He left his corporate job, built a yacht, and now gets paid to explore Southeast Asia

He quit his analyst job to charter a yacht company

Erik Barreto first moved from the U.K. to Southeast Asia when the oil & gas company he was working for promoted him.

But soon, his weekend trips around the region inspired him: He came up with an idea to build a yacht, combining traditional craftsmanship with western luxury, and use it to lead explorations of Indonesia's vast islands.

The yacht, called Rascal, started from raw materials and three years later now stands as a 5-bedroom craft, priced at $8,500 per night for up to 10 guests.

While still maintaining his corporate job, Barreto worked with local boat builders in Northeast Indonesia and an Italian project manager.
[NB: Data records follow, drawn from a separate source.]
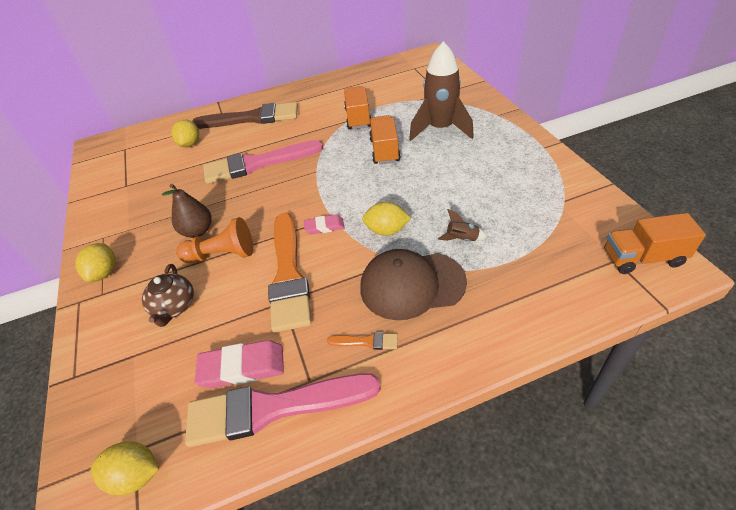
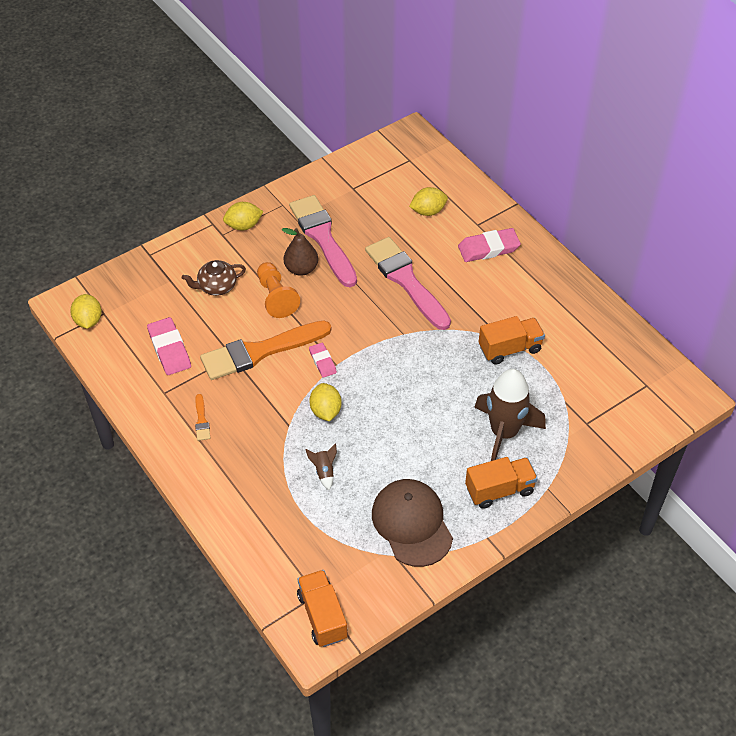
camera: 70 degrees right, 5 degrees up
(252, 118) = (488, 248): brown brush -> pink eraser
(273, 408) = (140, 377): pink brush -> pink brush (323, 238)
(384, 150) = (451, 386): orange truck -> orange truck (499, 490)
(412, 285) = (262, 441): brown cap -> brown cap (412, 524)

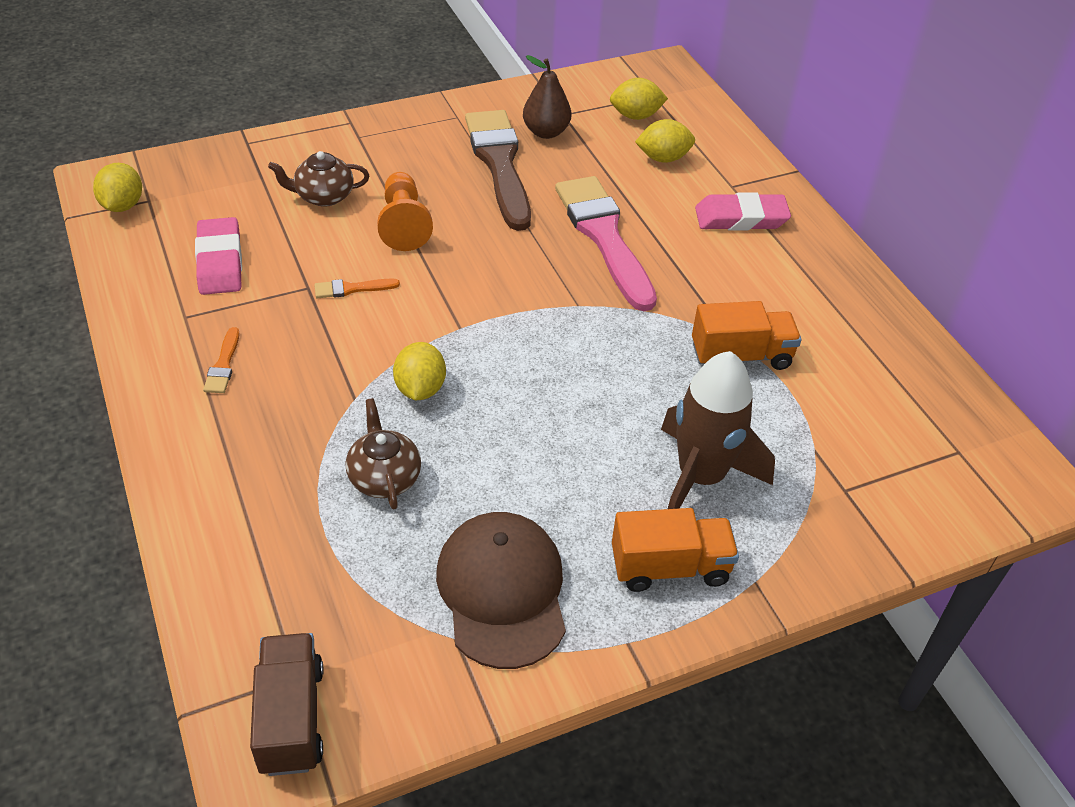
camera: 10 degrees right, 5 degrees down
(243, 226) = (393, 131): yellow lemon -> yellow lemon (636, 116)
(260, 351) = (352, 289): orange brush -> orange brush, size x0.40
(301, 269) = (454, 196): brown pear -> brown pear (546, 132)
(322, 362) = (441, 320): pink eraser -> none
(322, 616) = (291, 718): orange truck -> brown truck
(323, 238) = (499, 164): pink brush -> brown brush
(324, 471) = (384, 477): brown rocket -> brown teapot

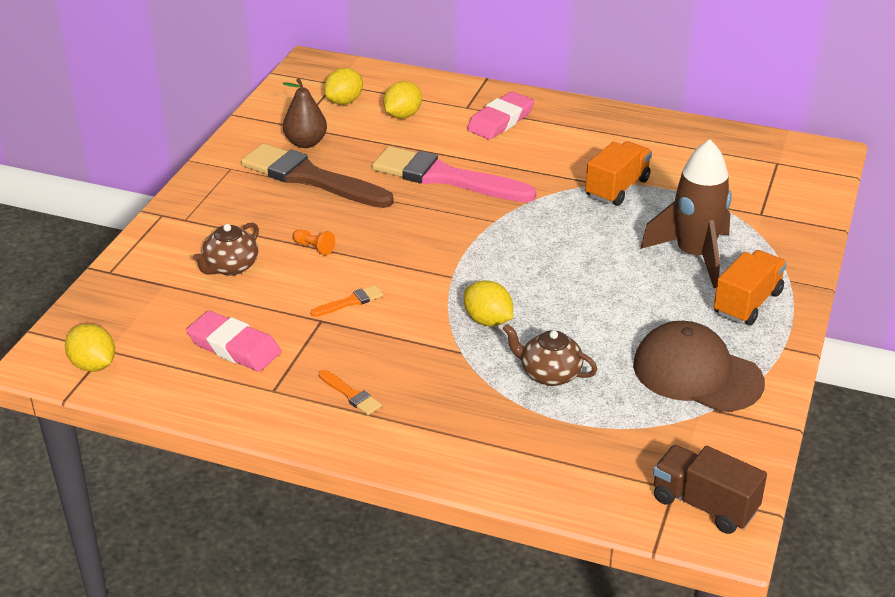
camera: 45 degrees left, 10 degrees down
(352, 289) = (350, 302): orange brush -> orange brush turned 150 degrees counterclockwise
(403, 224) = (314, 248): orange pawn -> orange pawn, size x0.50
Soon, the work became too much to be a side gig and he quit his job to go all in, he said.

"It was quite a scary step at the time, but it was an opportunity to realize a dream," Barreto said of the moment he decided to quit his job with no guarantee of income.

"It's scary, there's ups and downs, but I wouldn't change it for the world."

Erik Barreto, co-founder of Rascal Yacht
Rascal Charters

Barreto — who now spends some of his time working on Indonesia investments — said his venture was not simply chartering a yacht, but offering unique experiences, which include individualized itineraries. On board, he's customized everything from the food menu to a bespoke house rum.

His advice to people whose careers are vastly different than their passion is to consider going all in.

"There's never a right time. It's never easy, but if it's something you really love, there's always a way through," he said. "I'd push anyone to give it a go."